Innerliche Behandlung ist mit den Tabletten Neo-Tigason (Wirkstoff: Acitretin) möglich. Diese Tabletten gehören in die Gruppe der Retinoide, das sind mit dem Vitamin A verwandte Substanzen. Sie regulieren die Entwicklung der Haut und ihre Verhornung. Sie wirken hemmend auf die Neubildung der Hautzellen und normalisieren die Verhornung. Die Retinoide haben insbesondere bei den Ichthyosen eine hervorragende Wirkung.
Leider besitzen diese Tabletten auch viele unerwünschte Wirkungen: Trockenheit der Lippen (einzige Nebenwirkung, die immer auftritt!), mögliche Trockenheit der Mundschleimhaut und der Nasenschleimhäute, Trockenheit der Bindehaut und Bindehautentzündungen. Durch die starke Abschuppung kann eine Hautverdünnung mit erhöhter Empfindlichkeit und Verletzlichkeit, Haarausfall, Nagelwallentzündungen, Nagelwachstumsstörungen, Ansteigen der Blutfettwerte, Veränderungen am Knochensystem etc. gehören.
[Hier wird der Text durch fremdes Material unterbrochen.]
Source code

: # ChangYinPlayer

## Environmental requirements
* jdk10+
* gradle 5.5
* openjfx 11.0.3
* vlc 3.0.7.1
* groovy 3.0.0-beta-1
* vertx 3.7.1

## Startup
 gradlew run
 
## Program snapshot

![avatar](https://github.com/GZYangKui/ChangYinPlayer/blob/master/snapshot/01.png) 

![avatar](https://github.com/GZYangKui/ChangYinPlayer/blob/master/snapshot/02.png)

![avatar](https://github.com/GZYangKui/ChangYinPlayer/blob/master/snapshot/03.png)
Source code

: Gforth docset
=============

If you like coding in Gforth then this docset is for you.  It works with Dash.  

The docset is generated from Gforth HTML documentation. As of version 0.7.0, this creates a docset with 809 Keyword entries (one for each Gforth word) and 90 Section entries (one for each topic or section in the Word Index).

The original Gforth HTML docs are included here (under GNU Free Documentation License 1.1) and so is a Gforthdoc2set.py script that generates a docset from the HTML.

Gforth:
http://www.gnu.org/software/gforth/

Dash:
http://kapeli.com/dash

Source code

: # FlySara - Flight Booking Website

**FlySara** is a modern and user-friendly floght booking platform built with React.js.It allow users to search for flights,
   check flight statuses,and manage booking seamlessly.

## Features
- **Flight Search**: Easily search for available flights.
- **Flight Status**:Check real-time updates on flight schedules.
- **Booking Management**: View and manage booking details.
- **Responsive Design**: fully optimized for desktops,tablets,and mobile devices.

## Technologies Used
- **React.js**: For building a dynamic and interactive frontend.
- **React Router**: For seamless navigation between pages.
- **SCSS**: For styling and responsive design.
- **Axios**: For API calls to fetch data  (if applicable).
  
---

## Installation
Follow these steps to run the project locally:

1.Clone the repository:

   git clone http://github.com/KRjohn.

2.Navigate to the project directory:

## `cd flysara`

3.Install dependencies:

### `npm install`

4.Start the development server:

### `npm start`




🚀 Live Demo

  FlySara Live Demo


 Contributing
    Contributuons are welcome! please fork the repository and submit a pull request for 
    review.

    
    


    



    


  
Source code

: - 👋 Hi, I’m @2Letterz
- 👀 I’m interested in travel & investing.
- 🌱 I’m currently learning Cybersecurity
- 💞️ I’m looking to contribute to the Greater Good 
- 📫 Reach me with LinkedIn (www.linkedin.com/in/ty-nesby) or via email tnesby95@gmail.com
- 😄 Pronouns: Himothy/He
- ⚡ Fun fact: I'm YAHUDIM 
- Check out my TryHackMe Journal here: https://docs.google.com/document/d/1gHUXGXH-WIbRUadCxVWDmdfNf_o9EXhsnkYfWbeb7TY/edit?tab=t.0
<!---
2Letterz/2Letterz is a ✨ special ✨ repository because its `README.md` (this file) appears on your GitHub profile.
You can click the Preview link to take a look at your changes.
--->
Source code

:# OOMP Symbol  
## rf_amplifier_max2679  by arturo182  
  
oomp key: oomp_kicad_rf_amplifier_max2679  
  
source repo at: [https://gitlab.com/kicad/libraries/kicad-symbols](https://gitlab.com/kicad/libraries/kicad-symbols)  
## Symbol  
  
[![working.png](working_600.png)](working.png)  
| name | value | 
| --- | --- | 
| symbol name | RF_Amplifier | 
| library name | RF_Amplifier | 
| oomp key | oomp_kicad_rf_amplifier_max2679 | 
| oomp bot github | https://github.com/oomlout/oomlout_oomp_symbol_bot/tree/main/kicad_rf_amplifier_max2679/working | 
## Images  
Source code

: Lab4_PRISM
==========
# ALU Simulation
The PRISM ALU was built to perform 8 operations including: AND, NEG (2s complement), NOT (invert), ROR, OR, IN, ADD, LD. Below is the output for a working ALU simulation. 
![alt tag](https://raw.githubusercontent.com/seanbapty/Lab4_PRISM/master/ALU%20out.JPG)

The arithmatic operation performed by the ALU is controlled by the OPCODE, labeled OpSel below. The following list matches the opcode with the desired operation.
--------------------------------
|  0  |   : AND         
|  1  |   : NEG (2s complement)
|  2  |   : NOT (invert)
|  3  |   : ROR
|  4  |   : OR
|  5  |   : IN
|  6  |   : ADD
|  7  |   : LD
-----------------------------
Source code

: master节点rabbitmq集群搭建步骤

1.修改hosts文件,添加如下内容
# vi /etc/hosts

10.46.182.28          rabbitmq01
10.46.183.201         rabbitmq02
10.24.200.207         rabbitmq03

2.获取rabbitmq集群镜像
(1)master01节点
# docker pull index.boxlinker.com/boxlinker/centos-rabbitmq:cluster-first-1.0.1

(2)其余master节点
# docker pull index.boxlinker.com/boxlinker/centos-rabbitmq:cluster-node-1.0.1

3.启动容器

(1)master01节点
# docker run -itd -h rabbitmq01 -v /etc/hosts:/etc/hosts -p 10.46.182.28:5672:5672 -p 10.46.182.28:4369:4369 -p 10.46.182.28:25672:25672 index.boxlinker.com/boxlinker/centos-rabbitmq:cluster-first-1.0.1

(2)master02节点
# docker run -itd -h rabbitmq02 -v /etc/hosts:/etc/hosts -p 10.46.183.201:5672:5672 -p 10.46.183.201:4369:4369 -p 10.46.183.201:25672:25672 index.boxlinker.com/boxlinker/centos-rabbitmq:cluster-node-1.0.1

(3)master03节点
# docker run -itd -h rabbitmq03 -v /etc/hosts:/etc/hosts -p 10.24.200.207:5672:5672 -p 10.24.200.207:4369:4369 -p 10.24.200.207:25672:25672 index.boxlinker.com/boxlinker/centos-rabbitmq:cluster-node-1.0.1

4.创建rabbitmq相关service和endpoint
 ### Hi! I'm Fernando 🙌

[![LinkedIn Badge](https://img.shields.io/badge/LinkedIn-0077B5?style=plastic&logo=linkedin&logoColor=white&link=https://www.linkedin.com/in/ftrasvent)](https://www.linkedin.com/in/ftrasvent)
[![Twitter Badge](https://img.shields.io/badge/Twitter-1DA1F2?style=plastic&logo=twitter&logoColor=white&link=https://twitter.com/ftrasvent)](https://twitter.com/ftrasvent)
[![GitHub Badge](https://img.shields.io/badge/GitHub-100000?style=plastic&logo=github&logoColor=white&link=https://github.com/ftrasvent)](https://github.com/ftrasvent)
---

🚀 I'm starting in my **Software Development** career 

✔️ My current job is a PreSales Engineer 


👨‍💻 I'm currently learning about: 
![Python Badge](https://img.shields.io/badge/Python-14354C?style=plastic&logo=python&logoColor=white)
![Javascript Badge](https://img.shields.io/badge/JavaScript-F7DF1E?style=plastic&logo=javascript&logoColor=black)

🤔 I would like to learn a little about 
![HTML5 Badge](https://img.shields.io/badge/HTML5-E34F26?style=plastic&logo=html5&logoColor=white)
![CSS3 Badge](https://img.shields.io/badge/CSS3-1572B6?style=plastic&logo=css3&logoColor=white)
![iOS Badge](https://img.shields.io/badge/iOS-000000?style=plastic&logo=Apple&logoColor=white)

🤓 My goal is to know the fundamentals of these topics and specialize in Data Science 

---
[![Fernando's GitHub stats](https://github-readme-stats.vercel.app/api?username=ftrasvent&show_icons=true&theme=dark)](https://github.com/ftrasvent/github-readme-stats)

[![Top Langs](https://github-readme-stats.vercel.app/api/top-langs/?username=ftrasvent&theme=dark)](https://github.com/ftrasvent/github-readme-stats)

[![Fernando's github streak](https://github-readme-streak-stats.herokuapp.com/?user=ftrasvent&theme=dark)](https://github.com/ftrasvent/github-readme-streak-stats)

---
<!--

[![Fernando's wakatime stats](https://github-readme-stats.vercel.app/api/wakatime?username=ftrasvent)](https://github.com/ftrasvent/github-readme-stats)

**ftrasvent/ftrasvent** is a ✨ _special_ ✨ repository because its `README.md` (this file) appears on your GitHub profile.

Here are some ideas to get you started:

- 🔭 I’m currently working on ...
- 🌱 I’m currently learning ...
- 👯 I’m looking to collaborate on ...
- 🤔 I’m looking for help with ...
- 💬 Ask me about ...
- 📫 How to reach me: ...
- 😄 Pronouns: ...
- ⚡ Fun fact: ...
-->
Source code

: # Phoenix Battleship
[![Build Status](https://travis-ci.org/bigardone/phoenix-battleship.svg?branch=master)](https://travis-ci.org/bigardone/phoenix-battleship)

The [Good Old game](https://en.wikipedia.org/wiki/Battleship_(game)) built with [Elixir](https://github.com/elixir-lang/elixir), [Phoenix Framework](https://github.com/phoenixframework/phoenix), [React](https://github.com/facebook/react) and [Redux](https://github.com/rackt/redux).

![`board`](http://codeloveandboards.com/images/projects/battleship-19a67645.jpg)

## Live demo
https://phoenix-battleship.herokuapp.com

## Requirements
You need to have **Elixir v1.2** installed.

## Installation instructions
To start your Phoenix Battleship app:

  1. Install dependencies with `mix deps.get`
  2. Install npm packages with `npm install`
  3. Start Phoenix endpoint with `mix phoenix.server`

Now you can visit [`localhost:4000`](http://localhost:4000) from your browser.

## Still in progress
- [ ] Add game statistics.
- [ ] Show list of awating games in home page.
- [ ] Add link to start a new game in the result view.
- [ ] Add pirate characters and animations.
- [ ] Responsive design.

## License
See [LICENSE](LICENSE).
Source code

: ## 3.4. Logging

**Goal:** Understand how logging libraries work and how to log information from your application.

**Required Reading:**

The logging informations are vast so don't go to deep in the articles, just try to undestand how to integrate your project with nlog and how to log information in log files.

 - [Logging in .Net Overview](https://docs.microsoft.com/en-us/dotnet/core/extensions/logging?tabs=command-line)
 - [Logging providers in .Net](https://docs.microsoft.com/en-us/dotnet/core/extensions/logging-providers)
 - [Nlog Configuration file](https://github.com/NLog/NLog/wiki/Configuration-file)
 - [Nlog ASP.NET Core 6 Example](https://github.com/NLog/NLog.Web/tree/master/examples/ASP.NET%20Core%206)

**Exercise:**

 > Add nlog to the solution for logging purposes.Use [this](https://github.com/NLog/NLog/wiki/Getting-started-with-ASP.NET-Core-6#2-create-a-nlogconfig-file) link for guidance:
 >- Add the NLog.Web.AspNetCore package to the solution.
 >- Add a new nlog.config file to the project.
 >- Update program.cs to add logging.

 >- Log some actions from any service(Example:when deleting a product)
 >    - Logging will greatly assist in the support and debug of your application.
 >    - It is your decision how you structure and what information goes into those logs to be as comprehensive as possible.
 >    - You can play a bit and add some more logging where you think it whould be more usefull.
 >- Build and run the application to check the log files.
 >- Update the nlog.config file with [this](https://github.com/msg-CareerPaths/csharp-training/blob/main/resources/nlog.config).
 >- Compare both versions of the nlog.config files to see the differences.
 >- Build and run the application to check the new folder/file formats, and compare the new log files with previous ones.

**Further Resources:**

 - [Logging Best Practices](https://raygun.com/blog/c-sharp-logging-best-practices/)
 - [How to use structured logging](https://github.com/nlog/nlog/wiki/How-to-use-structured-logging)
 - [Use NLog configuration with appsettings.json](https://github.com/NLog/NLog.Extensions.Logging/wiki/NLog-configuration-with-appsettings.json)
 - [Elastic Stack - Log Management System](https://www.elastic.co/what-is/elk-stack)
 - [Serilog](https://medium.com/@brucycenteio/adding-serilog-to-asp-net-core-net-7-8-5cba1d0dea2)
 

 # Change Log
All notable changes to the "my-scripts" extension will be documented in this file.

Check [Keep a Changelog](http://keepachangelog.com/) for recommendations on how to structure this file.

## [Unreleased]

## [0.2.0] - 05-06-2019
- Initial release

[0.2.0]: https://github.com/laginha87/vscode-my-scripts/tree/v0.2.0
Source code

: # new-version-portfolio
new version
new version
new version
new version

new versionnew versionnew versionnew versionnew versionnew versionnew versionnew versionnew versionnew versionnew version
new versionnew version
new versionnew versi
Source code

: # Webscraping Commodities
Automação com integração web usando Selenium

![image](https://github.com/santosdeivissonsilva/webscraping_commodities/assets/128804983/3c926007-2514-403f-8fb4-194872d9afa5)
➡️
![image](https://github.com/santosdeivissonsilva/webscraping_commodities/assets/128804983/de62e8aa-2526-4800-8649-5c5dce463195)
Bei Frauen im gebährfähigen Alter ist eine zuverlässige Empfängnisverhütung notwendig, da die Medikamente in einer Schwangerschaft zu Fehlbildungen bei dem Kind führen. Die Dosis der Tabletten ist individuell anzupassen, liegt aber meistens etwa bei 0,5 mg pro Kilogramm Körpergewicht pro Tag. Der Einsatz dieser Tabletten muss sorgfältig diskutiert werden. Die meisten Menschen vertragen die Tabletten gut. Es sind Ichthyose-Betroffene bekannt, die diese Tabletten seit über 30 Jahren einnehmen und gut vertragen.
Eine umfassende Darstellung aller Behandlungsmöglichkeiten ist hier nicht möglich, es sei aber darauf hingewiesen, dass das Ichthyose-Netzwerk NIRK in Zusammenarbeit mit der deutschen Patientenorganisation Selbsthilfe Ichthyose e.V. eine Therapierichtlinie für die Diagnostik und Therapie der Ichthyosen verabschiedet hat, die als offizielle Richtlinie der Arbeitsgemeinschaft der Wissenschaftlich Medizinischen Fachgesellschaften (AWMF) anerkannt ist und sich primär an Ärzte wendet.
Erhebliche Hilfestellung kann im Einzelfall auch die bereits erwähnte Patientenorganisation Selbsthilfe Ichthyose e.V. leisten, auch wenn es um Beratung bei sozialen Fragen, wie staatliche finanzielle Unterstützung geht. Außerdem profitieren Betroffene und ihre Familienangehörigen enorm vom gemeinsamen Erfahrungsaustausch, wenn es z.B. um Hautpflegetipps geht.